(Job 1) Print everything in the rows from the start down to the line containing "强调这个空间本身就是围绕 LLM 构建的，并且专注于专业知识。", keeping each line unchanged and leaving the pictures out of your answer.

The new overtime rule (RIN 1235–AA11) would make some 5 million additional workers eligible for time-and-a-half pay for all hours worked in excess of 40 per week. It would limit the “white collar” exemption for certain management and professional employees by more than doubling the salary limit for automatic overtime eligibility to $50,440 per year from $23,660.
The Professional Golfers' Association recently hired lobbying firm Crossroads Strategies LLC to urge lawmakers and the DOL to tweak the proposed overtime rule. The golfers want certain fees and commissions included when considering whether a worker exceeds the exemption's salary threshold. If the fees and commissions that many PGA members earn for giving golf lessons isn't included in the calculation, the group says, those workers could actually see their paychecks shrink. That's because club owners will simply pocket the money and increase the golfers' salaries slightly above the new threshold level, they say.

(Job 2) List every organization named in the text on the overtime rule.

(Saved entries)
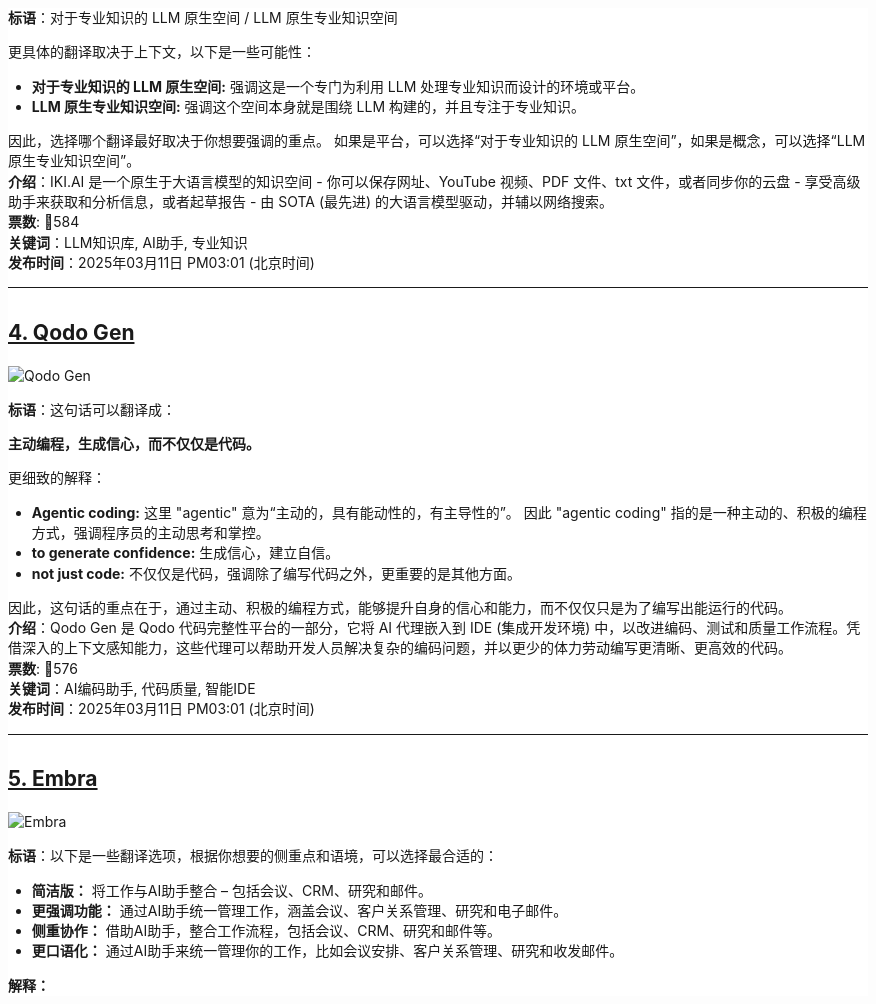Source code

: **标语**：对于专业知识的 LLM 原生空间 / LLM 原生专业知识空间

更具体的翻译取决于上下文，以下是一些可能性：

*   **对于专业知识的 LLM 原生空间:**  强调这是一个专门为利用 LLM 处理专业知识而设计的环境或平台。
*   **LLM 原生专业知识空间:** 强调这个空间本身就是围绕 LLM 构建的，并且专注于专业知识。

因此，选择哪个翻译最好取决于你想要强调的重点。 如果是平台，可以选择“对于专业知识的 LLM 原生空间”，如果是概念，可以选择“LLM 原生专业知识空间”。  
**介绍**：IKI.AI 是一个原生于大语言模型的知识空间 - 你可以保存网址、YouTube 视频、PDF 文件、txt 文件，或者同步你的云盘 - 享受高级助手来获取和分析信息，或者起草报告 - 由 SOTA (最先进) 的大语言模型驱动，并辅以网络搜索。  
**票数**: 🔺584  
**关键词**：LLM知识库, AI助手, 专业知识  
**发布时间**：2025年03月11日 PM03:01 (北京时间)  

---

## [4. Qodo Gen](https://www.producthunt.com/posts/qodo-gen?utm_campaign=producthunt-api&utm_medium=api-v2&utm_source=Application%3A+DailyHunter+%28ID%3A+140760%29)  
![Qodo Gen](https://ph-files.imgix.net/53baf72d-2d59-4cb3-840d-93d9ecba0579.png?auto=format&fit=crop&frame=1&h=512&w=1024)  

**标语**：这句话可以翻译成：

**主动编程，生成信心，而不仅仅是代码。**

更细致的解释：

* **Agentic coding:**  这里 "agentic" 意为“主动的，具有能动性的，有主导性的”。 因此 "agentic coding" 指的是一种主动的、积极的编程方式，强调程序员的主动思考和掌控。
* **to generate confidence:** 生成信心，建立自信。
* **not just code:** 不仅仅是代码，强调除了编写代码之外，更重要的是其他方面。

因此，这句话的重点在于，通过主动、积极的编程方式，能够提升自身的信心和能力，而不仅仅只是为了编写出能运行的代码。  
**介绍**：Qodo Gen 是 Qodo 代码完整性平台的一部分，它将 AI 代理嵌入到 IDE (集成开发环境) 中，以改进编码、测试和质量工作流程。凭借深入的上下文感知能力，这些代理可以帮助开发人员解决复杂的编码问题，并以更少的体力劳动编写更清晰、更高效的代码。  
**票数**: 🔺576  
**关键词**：AI编码助手, 代码质量, 智能IDE  
**发布时间**：2025年03月11日 PM03:01 (北京时间)  

---

## [5. Embra ](https://www.producthunt.com/posts/embra?utm_campaign=producthunt-api&utm_medium=api-v2&utm_source=Application%3A+DailyHunter+%28ID%3A+140760%29)  
![Embra ](https://ph-files.imgix.net/b01dea6a-2cb4-42f1-b92b-83107ae5381a.png?auto=format&fit=crop&frame=1&h=512&w=1024)  

**标语**：以下是一些翻译选项，根据你想要的侧重点和语境，可以选择最合适的：

* **简洁版：** 将工作与AI助手整合 – 包括会议、CRM、研究和邮件。
* **更强调功能：** 通过AI助手统一管理工作，涵盖会议、客户关系管理、研究和电子邮件。
* **侧重协作：** 借助AI助手，整合工作流程，包括会议、CRM、研究和邮件等。
* **更口语化：** 通过AI助手来统一管理你的工作，比如会议安排、客户关系管理、研究和收发邮件。

**解释：**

(Response area 1)
Source code

: **标语**：对于专业知识的 LLM 原生空间 / LLM 原生专业知识空间

更具体的翻译取决于上下文，以下是一些可能性：

*   **对于专业知识的 LLM 原生空间:**  强调这是一个专门为利用 LLM 处理专业知识而设计的环境或平台。
*   **LLM 原生专业知识空间:** 强调这个空间本身就是围绕 LLM 构建的，并且专注于专业知识。

(Response area 2)
- Professional Golfers' Association (PGA)
- Crossroads Strategies LLC
- DOL